Broward Judge Jill Levy and the rest of the courtroom on Tuesday saw a separate cell phone video showing teens after school in a wild brawl in the parking lot of the Tamarac shopping plaza on a day prior to the incident where then 15-year-old DeLucca Rolle was arrested.

The video was played by defense attorneys for BSO Deputies Christopher Krickovich and Sgt. Gregory LaCerra. Both deputies say the prosecutions against them should cease.

Prosecutors say the deputies used excessive force and they have been charged with battery. The video from that day shows the teen's head hitting the pavement while Krickovich is on top of him.

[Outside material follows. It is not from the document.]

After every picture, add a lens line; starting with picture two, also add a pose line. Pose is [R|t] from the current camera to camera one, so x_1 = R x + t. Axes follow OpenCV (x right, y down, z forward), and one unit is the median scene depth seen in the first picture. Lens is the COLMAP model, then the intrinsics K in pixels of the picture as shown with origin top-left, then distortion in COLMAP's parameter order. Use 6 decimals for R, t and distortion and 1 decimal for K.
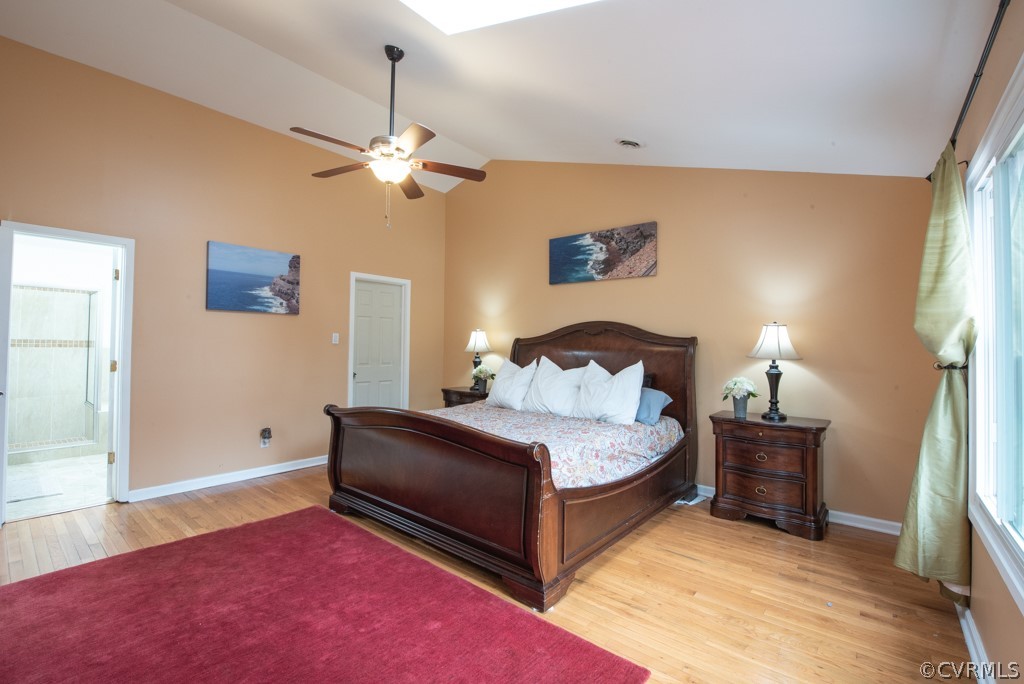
lens RADIAL K [[449.6, 0, 516.4], [0, 449.6, 335.9], [0, 0, 1]] dist [-0.016488, -0.002462]
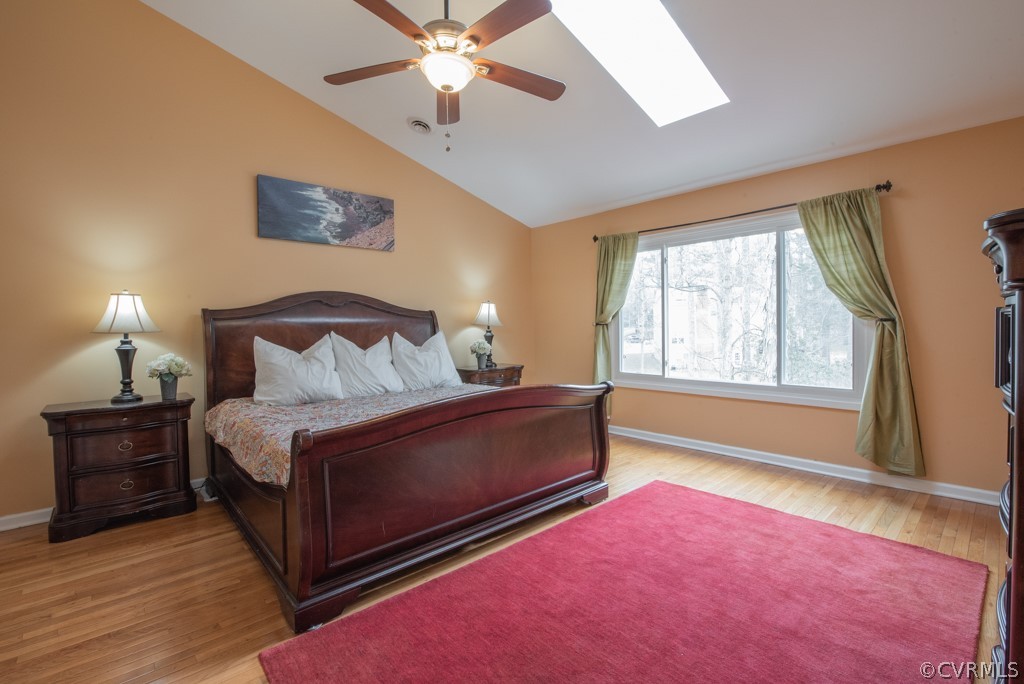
lens RADIAL K [[449.6, 0, 511.1], [0, 449.6, 351.9], [0, 0, 1]] dist [-0.016488, -0.002462]
pose [[0.146378, -0.083065, 0.985735, -0.660859], [-0.015549, 0.996152, 0.086252, 0.005253], [-0.989107, -0.027952, 0.144523, 0.520453]]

Late Monday afternoon, a woman testified who works at Taravella High School and was hired to help with the students who go to the parking lot after school where a McDonald’s is located.

"It got to where the kids started fighting even with the officer there. I would have to go out and tell the officer they are having a fight over here," Mamie Williams said.

Williams said she had been working after school at the McDonald’s a decade before things went downhill.

“Around about ‘16 or ‘17 it’s terrible. They are fighting everyday, every other day its got so bad,” she said.

Also testifying over zoom on Tuesday was Deputy Joseph Cona, who said he believed LaCerra was in big trouble because of the way he called for help over the radio.

"He was in distress like he was in danger,” Cona said.

Cona told Krickovich’s defense attorney, Jermey Kroll, that he hadn’t hear LaCerra ever sound like that on the radio before.

A woman working at a restaurant in the plaza also testified that the number of teens in the shopping plaza had a negative impact on their business and at times customers stayed away.

All the testimony was an effort to try and bolster the deputies' claim that it was a dangerous situation they were going into and therefore the "Stand Your Ground" immunity applies to them.

It's one of the first times law enforcement officers are using "Stand Your Ground" since the Florida Supreme Court gave it the green light. The burden is now on prosecutors to convince Levy by clear and convincing evidence that the deputies should not be granted the immunity.